Exactly how does gender discrimination show itself? There are certain persistent signs of gender discrimination, and they are:

  1. The belief by men that they are "naturally" superior to women, thus "entitled" to certain privileges, such as lying, or stealing, or other self-serving acts or views. For example, a man feeling that he is superior, sans qualifications, to a woman with qualifications. Ill mannered, personal critcisms, such as dress, eating style, use of language or accent, skin color, cultural origin, etc.
  2. When specific facts are required, the facts seem somehow to vaporize, are strangely lost or forgotten. The "genius", only person able and qualified to do something suddenly has lapses of memory. Citations seem to be forgotten. Discoveries confused.

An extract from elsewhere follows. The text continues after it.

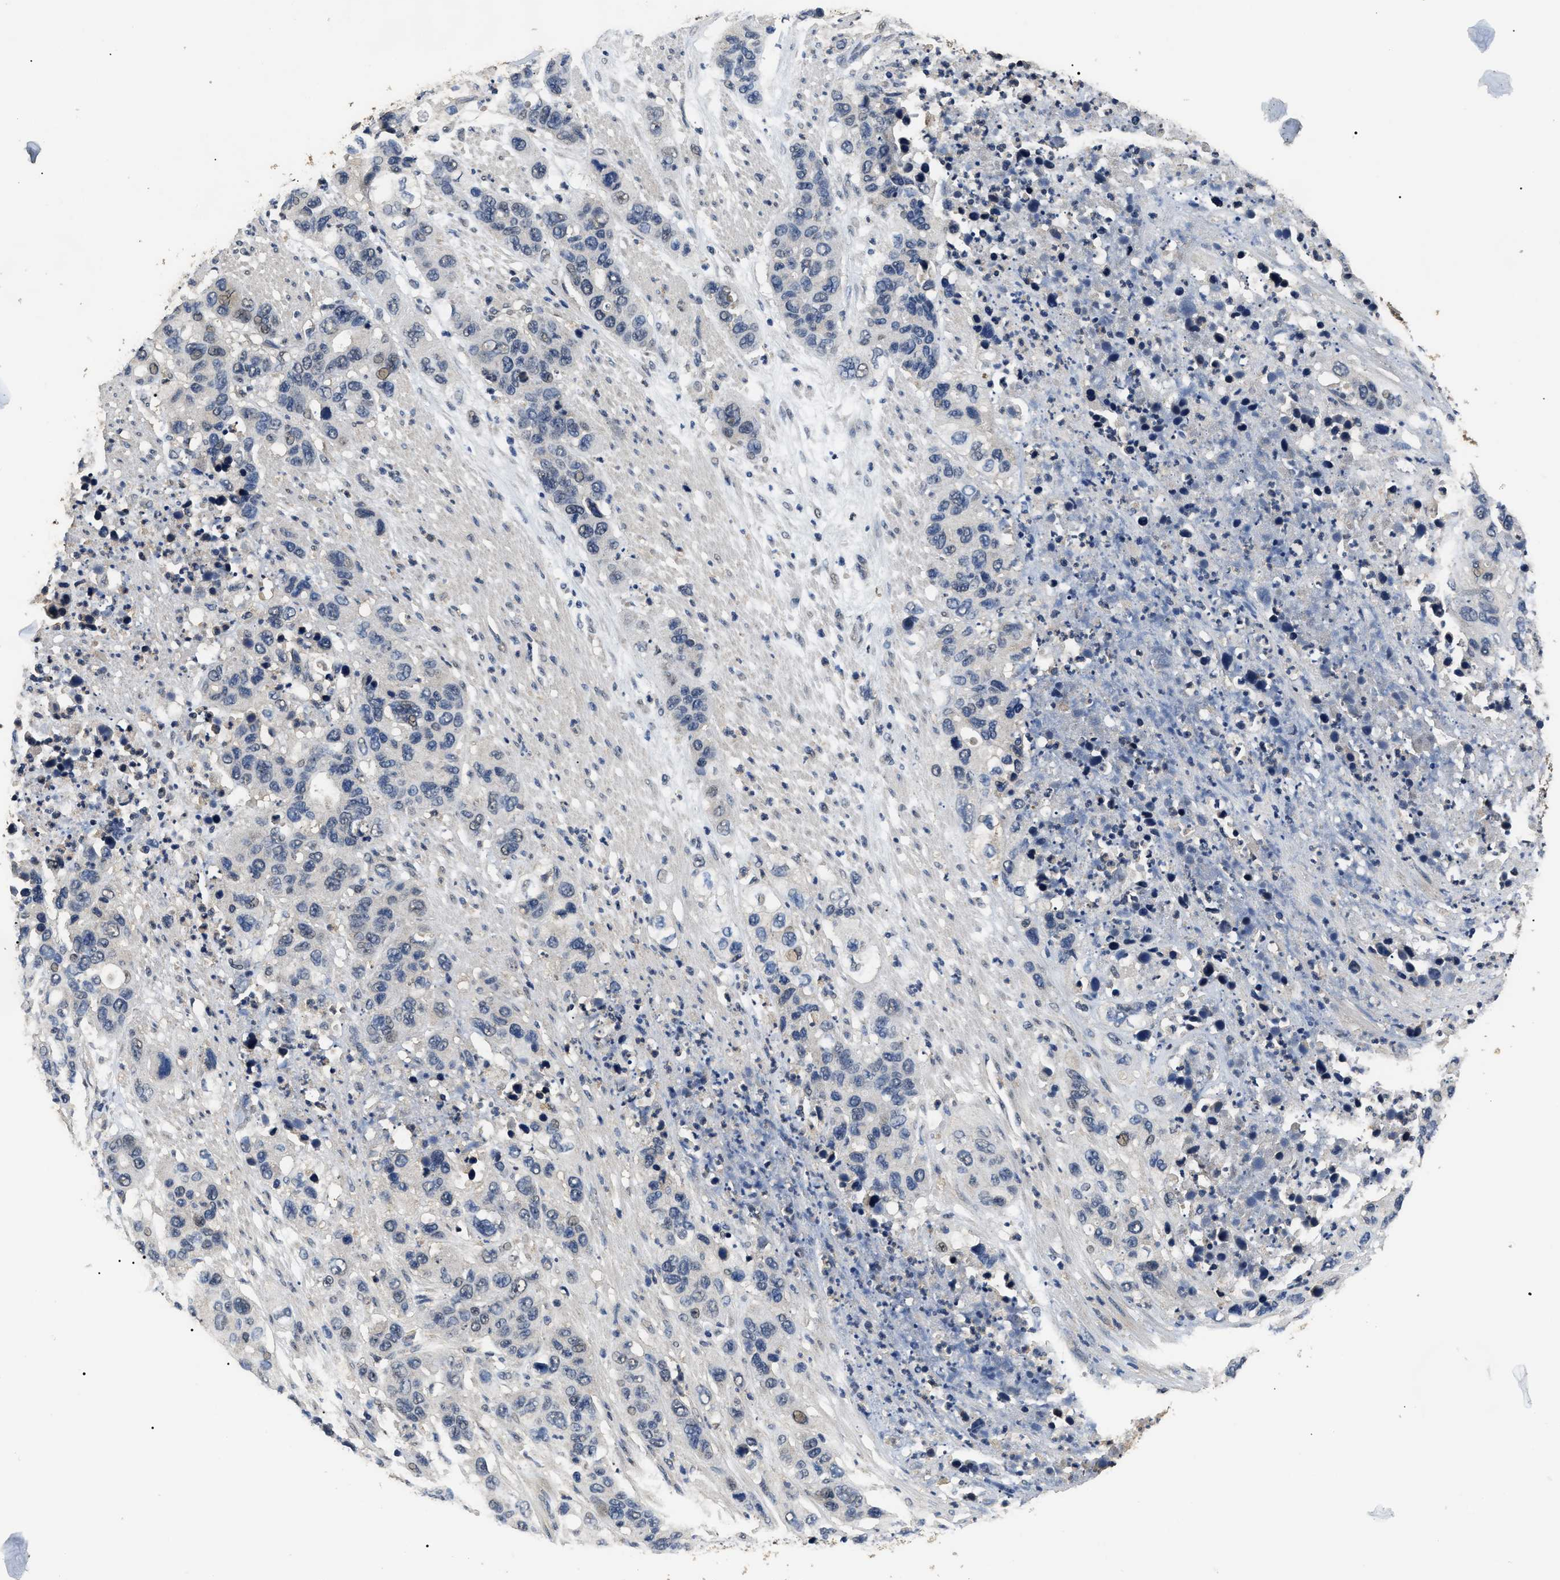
{"staining": {"intensity": "negative", "quantity": "none", "location": "none"}, "tissue": "pancreatic cancer", "cell_type": "Tumor cells", "image_type": "cancer", "snomed": [{"axis": "morphology", "description": "Adenocarcinoma, NOS"}, {"axis": "topography", "description": "Pancreas"}], "caption": "Photomicrograph shows no protein expression in tumor cells of adenocarcinoma (pancreatic) tissue.", "gene": "PSMD8", "patient": {"sex": "female", "age": 71}}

The only observations to support a paper or viewpoint become the person in question. Personality traits seem strangely out of place, inconsistent (an arrogant person who refuses to meet, let alone talk to the uneducated, is suddenly found hobnobing with clerks and salesmen).

When Watson and Crick published their paper on DNA in Nature in 1953, they made no acknowledgment beyond the statement: "We have also been stimulated by a knowledge of the general nature of the unpublished results and ideas of Dr. M.H.F. Wilkins, Dr. R.E. Franklin, and their co-workers at King’s College London."

In 1962 Watson, Crick and Wilkins together received the Nobel Prize in Physiology or Medicine. In their Nobel lectures they cite 98 references, none are Franklin’s. Only Wilkins included her in his acknowledgments.

After Franklin's death, Watson and Crick made it abundantly clear in public lectures that they could not have discovered the structure of DNA without her work. Being identified as a dishonest person who has based his position upon gender discrimination can be uncomfortable.